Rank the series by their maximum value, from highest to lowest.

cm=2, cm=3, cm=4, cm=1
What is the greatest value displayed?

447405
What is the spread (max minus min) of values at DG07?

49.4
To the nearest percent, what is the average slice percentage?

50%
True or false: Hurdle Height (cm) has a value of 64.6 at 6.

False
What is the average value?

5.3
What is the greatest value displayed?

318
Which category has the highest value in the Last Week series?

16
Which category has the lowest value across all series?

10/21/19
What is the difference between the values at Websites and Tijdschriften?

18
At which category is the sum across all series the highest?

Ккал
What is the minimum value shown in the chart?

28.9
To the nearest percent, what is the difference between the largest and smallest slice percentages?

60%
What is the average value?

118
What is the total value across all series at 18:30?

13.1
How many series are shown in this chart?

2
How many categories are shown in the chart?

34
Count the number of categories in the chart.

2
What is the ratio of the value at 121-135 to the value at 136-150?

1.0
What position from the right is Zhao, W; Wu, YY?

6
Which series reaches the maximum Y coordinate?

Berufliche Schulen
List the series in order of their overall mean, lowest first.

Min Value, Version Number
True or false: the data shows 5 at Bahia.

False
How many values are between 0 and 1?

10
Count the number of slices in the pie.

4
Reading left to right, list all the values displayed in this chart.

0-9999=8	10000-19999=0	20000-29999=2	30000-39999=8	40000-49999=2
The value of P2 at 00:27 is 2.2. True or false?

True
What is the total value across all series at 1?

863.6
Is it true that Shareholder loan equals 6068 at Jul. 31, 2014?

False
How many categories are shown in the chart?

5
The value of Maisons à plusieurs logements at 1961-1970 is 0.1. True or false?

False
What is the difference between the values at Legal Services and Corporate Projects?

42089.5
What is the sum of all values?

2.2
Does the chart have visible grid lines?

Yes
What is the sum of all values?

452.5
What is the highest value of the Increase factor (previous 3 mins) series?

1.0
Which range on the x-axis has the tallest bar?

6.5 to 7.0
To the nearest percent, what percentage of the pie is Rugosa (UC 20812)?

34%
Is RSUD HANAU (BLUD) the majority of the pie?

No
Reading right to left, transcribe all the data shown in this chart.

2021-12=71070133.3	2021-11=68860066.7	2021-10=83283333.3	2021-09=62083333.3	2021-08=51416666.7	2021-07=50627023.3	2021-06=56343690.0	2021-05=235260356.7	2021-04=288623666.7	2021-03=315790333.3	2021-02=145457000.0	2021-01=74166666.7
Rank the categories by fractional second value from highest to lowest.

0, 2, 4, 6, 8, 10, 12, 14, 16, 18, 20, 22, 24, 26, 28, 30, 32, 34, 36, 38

### REQUEST
List each line of the records above that contains the word "chart", copying every such line in full.

### FINISHED EXERCISE
What is the minimum value shown in the chart?
How many series are shown in this chart?
How many categories are shown in the chart?
Count the number of categories in the chart.
Reading left to right, list all the values displayed in this chart.
How many categories are shown in the chart?
Does the chart have visible grid lines?
Reading right to left, transcribe all the data shown in this chart.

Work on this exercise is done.